Some days in this lunch-hour, I would eat quickly at a café, then with a friend who worked near me, visit one of the many bookshops which were scattered about the City. Behind the Lord Mayor’s vast house, stacked against a small domed church which had been designed by the same artist who designed the Cathedral, was a shop where books of all types were displayed in troughs outside. My friend and I would gradually push our way through the people already gathered there, and spend a half-hour reading at random from volumes that we seldom bought. He was, I remember, very fond of literature and used to write poetry under cover of a massive ledger. I remember the delight with which I made this discovery one day and his immediate embarrassment, for poetry-writing was considered an unmanly occupation. However, when he found that I too wrote verses, we became very friendly, and used to talk for hours about books, criticizing the poems that we wrote. I think, in that wooden box of mine upstairs, you will still find some notes in his handwriting about a poem I had written.

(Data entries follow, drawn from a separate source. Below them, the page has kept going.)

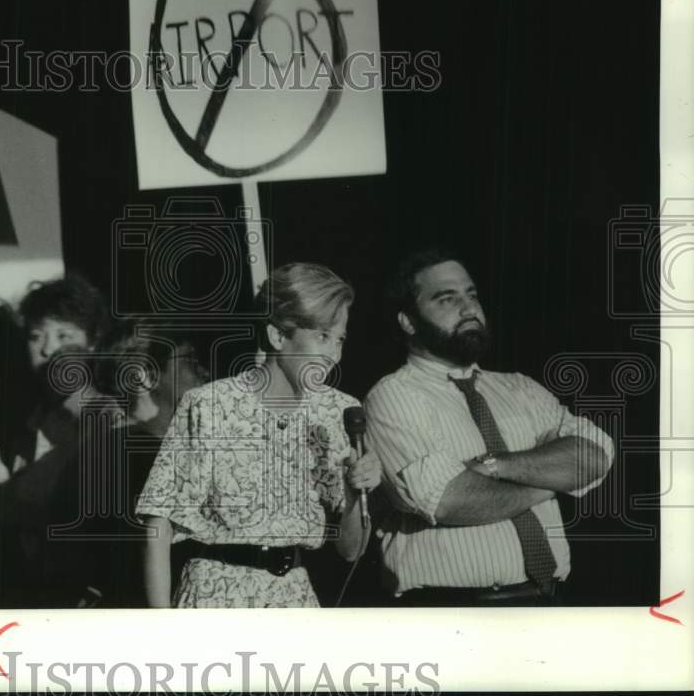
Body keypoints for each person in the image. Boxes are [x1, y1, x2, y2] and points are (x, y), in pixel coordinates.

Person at [364, 249, 615, 606]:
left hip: (548, 601)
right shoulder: (392, 396)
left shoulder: (519, 387)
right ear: (408, 321)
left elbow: (594, 455)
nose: (468, 310)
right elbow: (448, 500)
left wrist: (496, 466)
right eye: (447, 299)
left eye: (472, 295)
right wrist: (552, 482)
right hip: (454, 610)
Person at [137, 263, 382, 608]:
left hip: (293, 601)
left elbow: (351, 549)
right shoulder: (209, 405)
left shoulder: (338, 411)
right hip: (214, 597)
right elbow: (157, 524)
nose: (334, 354)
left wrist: (355, 493)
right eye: (322, 337)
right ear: (277, 336)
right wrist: (161, 628)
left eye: (340, 339)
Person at [46, 318, 209, 607]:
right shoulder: (144, 461)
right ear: (144, 376)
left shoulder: (99, 453)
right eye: (189, 360)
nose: (204, 371)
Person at [0, 274, 111, 605]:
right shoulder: (28, 423)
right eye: (36, 336)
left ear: (93, 343)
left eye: (64, 335)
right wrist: (0, 489)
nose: (48, 349)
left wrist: (9, 492)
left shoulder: (107, 420)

I remember an old bookshop we discovered, grimy and derelict in appearance, bur
ied in some side street near the Tower of London. This bookshop sold nothing but old books, and they were piled so high up to the roof you felt always that there was some rare treasure at the top which was too far away for you to reach. Somewhere, shovelled away in this incipient avalanche, was a little whiskered man with a green baize apron, who knew nothing about books and simply bought them by the hundreds from old libraries as one might buy sacks of coal. My friend and I felt we were in another world. Carts rumbled outside; the wheel of commerce never ceased to revolve. Inside, it was only words of ancient men that tumbled and muttered around us. And the little old man in the green apron would puff his clay pipe, never moving; all you saw of him, like a spider in some dark corner, a bald head and a cloud of blue smoke. He used to read a journal called Poultryman, all about hens, eggs, and the profits to be made from them. How comic that seems, with all those books around him. Perhaps he contemplated a new line of business, for I dare say books were hardly profitable.